In fact, Ives believes it’s “now or never” that big tech companies must capitalize on the AI arms race because the “Game of Thrones battle for AI dominance” is already “catalysing major investments, partnerships, and product launches.”
The year 2024 is expected to be the year of the “launching pad” for artificial intelligence.
Getting people off their iPhones is going to be tough
But others are more skeptical about whether AI devices could one day become as popular and revolutionary as the iPhone.

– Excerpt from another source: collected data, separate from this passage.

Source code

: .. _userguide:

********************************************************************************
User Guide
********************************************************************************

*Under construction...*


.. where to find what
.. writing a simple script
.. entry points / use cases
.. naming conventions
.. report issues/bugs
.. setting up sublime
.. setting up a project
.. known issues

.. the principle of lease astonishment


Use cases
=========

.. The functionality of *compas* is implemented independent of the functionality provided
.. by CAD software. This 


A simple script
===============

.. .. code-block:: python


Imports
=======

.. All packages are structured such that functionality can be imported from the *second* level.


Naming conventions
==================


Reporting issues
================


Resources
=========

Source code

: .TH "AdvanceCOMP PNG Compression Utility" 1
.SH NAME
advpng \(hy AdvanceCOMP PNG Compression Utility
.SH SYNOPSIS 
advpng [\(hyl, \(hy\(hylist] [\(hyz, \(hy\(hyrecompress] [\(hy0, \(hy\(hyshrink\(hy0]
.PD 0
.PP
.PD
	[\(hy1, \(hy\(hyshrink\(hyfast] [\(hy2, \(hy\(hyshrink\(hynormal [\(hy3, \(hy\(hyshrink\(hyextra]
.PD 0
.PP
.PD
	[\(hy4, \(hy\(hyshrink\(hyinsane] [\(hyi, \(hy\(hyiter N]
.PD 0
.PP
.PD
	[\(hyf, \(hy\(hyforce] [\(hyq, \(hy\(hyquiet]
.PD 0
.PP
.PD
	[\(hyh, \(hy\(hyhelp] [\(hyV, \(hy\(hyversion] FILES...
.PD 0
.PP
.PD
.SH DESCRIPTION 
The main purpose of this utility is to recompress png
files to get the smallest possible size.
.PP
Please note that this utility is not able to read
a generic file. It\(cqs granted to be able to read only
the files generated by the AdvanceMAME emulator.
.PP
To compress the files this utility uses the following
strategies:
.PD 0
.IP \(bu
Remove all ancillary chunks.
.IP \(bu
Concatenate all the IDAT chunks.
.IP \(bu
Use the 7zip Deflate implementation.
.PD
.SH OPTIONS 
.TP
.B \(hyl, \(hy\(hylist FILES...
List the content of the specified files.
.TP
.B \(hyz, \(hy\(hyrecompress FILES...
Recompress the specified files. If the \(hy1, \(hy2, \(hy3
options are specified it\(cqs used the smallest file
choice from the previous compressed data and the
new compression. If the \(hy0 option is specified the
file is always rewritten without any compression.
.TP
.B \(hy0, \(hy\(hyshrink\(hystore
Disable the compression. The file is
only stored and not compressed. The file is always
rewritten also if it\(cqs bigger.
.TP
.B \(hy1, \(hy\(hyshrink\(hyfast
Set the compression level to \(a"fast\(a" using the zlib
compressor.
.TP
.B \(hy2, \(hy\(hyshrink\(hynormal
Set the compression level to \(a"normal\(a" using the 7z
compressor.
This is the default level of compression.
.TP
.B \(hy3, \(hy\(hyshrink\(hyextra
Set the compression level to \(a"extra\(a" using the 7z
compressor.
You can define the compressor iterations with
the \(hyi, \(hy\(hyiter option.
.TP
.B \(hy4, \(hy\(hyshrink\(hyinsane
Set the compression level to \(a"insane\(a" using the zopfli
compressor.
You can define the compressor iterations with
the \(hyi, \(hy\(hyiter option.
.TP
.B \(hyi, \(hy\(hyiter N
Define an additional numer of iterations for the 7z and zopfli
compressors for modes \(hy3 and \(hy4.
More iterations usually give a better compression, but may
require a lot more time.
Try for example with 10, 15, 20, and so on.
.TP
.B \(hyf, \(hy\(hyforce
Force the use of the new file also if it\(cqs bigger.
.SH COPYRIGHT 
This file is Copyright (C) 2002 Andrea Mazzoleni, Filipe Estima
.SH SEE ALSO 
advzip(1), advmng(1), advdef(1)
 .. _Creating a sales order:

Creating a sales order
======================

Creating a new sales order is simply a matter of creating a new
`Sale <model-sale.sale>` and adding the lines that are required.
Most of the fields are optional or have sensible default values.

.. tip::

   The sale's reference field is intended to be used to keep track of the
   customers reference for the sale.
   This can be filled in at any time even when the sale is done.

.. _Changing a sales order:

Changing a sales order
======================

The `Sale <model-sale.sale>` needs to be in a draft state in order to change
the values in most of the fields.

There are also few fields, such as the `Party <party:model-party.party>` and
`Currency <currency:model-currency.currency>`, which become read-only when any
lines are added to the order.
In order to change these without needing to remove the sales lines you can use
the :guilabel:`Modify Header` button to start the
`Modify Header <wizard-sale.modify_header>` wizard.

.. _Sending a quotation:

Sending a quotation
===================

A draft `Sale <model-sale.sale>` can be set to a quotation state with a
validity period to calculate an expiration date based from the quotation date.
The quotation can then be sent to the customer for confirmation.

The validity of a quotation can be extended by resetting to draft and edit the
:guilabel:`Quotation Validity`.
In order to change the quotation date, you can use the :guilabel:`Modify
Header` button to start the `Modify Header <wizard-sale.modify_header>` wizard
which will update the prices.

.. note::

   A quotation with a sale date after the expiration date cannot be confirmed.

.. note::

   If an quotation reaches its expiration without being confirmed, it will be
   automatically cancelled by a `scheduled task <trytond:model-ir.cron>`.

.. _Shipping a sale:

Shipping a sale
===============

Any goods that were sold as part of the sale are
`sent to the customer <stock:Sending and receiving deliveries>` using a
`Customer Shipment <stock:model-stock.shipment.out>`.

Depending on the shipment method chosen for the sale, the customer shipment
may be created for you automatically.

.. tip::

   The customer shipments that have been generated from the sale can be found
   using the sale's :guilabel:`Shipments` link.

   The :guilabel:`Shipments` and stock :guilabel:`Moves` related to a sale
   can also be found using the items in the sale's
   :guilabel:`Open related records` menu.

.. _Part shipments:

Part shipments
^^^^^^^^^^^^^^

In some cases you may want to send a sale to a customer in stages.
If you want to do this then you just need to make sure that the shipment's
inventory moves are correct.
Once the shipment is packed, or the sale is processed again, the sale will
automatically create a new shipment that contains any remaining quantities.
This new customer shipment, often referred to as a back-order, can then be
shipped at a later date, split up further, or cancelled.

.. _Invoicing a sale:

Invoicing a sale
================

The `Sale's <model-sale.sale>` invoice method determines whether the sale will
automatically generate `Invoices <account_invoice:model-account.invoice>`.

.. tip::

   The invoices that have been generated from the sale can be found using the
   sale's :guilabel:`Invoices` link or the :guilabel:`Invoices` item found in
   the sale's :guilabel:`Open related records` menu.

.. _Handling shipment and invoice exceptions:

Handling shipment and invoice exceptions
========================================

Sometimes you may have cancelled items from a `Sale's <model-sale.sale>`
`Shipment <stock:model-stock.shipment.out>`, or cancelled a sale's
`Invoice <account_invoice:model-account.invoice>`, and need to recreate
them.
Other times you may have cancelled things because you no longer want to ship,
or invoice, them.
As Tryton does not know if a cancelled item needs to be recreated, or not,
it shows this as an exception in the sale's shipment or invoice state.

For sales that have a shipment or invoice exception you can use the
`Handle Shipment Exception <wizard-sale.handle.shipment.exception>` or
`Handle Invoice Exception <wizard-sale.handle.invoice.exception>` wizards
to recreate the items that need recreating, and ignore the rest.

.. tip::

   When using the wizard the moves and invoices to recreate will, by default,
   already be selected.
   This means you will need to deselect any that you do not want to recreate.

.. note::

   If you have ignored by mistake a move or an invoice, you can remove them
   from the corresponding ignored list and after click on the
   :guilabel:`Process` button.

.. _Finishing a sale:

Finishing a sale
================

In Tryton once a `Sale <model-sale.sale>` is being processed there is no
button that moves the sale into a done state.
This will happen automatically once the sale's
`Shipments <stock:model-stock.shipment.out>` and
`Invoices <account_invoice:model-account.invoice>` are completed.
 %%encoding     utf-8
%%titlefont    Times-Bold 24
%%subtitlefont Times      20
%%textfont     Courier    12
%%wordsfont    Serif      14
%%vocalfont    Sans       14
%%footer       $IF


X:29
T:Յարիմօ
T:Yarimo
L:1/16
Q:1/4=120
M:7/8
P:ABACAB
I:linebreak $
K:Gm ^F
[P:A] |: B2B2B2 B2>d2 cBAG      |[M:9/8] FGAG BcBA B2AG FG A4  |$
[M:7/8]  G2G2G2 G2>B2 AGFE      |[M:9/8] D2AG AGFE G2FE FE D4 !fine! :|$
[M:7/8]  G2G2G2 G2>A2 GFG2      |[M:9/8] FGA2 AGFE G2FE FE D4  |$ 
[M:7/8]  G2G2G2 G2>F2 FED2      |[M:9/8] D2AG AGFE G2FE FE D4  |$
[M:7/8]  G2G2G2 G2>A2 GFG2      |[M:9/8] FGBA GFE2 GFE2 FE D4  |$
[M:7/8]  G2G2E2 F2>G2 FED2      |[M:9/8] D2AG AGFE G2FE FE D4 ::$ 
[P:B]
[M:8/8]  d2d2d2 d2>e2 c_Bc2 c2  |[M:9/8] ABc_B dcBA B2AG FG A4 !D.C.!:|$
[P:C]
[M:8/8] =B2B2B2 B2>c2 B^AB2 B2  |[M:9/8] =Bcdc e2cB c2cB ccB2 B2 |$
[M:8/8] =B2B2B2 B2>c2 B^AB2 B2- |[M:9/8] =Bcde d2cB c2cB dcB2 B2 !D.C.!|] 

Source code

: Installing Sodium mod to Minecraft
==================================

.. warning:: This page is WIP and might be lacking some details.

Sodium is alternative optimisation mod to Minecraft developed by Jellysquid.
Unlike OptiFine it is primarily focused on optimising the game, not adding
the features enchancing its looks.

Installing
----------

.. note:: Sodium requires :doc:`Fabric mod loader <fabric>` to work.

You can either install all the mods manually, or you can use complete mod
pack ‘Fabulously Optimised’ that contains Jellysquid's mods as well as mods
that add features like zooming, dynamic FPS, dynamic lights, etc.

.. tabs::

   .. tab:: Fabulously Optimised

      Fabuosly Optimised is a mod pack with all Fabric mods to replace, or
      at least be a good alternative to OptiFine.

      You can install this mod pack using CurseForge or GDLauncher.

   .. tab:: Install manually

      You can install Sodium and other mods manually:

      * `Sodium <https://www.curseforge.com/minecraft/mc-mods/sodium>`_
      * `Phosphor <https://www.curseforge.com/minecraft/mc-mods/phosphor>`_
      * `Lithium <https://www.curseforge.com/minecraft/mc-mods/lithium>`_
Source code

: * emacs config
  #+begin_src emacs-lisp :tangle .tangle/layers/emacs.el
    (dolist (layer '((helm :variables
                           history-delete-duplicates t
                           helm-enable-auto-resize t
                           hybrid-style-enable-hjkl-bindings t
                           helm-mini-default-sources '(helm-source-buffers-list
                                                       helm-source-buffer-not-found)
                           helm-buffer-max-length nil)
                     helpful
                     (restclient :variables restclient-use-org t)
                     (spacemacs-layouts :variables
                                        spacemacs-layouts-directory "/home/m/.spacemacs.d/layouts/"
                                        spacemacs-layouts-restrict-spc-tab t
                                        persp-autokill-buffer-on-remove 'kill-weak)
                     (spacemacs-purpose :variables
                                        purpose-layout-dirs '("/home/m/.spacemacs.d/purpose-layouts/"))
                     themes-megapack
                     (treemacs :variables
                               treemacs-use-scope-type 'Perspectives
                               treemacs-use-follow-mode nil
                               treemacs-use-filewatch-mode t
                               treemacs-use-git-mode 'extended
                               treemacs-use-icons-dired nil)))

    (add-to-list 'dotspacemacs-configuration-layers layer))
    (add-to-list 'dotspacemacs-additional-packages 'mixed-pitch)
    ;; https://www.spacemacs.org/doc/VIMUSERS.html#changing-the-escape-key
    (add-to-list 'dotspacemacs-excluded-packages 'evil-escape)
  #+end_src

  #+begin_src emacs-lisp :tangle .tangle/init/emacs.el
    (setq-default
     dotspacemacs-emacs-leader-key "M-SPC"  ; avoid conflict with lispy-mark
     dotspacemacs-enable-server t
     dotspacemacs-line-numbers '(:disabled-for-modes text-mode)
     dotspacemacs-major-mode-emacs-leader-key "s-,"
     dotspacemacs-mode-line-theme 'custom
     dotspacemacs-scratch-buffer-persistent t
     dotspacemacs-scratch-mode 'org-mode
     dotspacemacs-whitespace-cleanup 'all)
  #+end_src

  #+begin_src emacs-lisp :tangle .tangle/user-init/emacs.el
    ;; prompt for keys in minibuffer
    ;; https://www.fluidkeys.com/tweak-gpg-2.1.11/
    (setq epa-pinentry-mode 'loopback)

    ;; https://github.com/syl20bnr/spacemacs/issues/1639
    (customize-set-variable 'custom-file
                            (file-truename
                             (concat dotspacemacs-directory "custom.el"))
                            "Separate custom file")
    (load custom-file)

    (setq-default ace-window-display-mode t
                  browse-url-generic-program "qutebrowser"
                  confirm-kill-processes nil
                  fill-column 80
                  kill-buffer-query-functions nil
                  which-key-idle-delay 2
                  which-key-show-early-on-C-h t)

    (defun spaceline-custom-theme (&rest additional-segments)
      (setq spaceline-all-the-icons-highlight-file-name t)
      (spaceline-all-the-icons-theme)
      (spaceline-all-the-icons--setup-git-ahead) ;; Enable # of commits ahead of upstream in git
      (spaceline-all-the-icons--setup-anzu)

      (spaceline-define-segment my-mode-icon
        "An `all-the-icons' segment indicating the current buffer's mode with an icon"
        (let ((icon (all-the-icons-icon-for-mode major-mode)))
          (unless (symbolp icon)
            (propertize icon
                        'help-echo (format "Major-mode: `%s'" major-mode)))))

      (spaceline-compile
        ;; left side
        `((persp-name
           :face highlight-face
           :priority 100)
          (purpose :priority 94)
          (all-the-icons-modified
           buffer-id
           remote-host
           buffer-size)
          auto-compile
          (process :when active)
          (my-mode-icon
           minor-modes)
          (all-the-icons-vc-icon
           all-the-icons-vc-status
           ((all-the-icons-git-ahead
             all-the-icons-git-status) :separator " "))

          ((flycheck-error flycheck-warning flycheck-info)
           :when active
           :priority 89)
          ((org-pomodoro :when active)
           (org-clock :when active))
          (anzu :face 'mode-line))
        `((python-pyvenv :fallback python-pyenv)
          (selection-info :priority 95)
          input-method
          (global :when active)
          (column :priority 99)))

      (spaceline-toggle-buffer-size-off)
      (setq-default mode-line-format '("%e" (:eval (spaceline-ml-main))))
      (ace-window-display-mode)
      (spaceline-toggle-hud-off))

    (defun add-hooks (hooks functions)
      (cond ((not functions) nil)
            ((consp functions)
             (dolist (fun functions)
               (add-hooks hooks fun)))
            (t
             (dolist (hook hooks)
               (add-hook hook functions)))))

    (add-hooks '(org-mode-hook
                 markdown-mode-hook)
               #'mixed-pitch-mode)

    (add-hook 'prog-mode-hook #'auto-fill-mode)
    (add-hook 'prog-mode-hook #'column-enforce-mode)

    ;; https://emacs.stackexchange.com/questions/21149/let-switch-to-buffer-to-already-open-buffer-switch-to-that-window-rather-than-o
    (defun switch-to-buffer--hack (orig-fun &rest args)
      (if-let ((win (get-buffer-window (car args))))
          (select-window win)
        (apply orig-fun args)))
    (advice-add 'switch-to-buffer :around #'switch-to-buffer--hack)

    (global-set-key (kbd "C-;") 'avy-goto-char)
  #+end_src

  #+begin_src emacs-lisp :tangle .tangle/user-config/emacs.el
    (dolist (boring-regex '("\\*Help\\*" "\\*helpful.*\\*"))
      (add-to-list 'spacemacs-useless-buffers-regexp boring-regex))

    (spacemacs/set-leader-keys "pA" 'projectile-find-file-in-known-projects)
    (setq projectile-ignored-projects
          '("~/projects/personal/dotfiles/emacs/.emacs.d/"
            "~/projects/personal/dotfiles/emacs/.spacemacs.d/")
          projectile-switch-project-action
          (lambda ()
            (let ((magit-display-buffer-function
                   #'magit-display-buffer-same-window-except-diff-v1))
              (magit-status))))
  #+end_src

“Personally, I don’t find it likely that a separate class of AI devices will survive in the long term,” said Thomas Hay, a professor at the University of Wisconsin-Milwaukee, who researches the history of the technology and co-authored a paper. The 2021 book is titled “A New History of Modern Computing.”
AI is “more branding than anything else” — a marketing tactic, he told Insider, that companies have historically used to raise money and promote research — and iPhone users may continue to stick with the already established tool as Apple develops new iterations of the iPhone with… Artificial intelligence features.
“Siri has been one of the core capabilities of the iPhone for a long time, and local speech processing and other AI-branded activities have applications that have justified the need for annual smartphone hardware upgrades for several years now,” Hay said. “Therefore, in the short term, the AI trend seems likely to enhance smartphone dominance.”
Although the “smaller, lighter, more energy-efficient technologies” behind smartphones have “opened up other product opportunities” such as smartwatches with fitness tracking capabilities, he believes personal AI devices will fail several times before they “succeed.” the end”. “Because some wearables, like Google Glass, fail.
Ives, the technology analyst, agrees with Hay. Although he said that AI hardware innovations represent “the golden goose for technology players in the next decade along with software,” he does not believe all of them will be successful.
However, despite the impressive AI capabilities, Hai said that smartphones may still be easier for the average consumer to use than AI devices, meaning that personal AI devices may take some time to gain public interest.
After all, there is a ChatGPT app available for iPhone and Android.
“Honestly, carrying a phone is not a burden, and there will still be a lot of things that will be easier to do than using glasses, a watch, or an earpiece — no matter how much AI dust you throw on them,” Hay said.
“I’d give smartphone mainstream dominance at least another decade.”
Watch now: Popular videos from Insider Inc.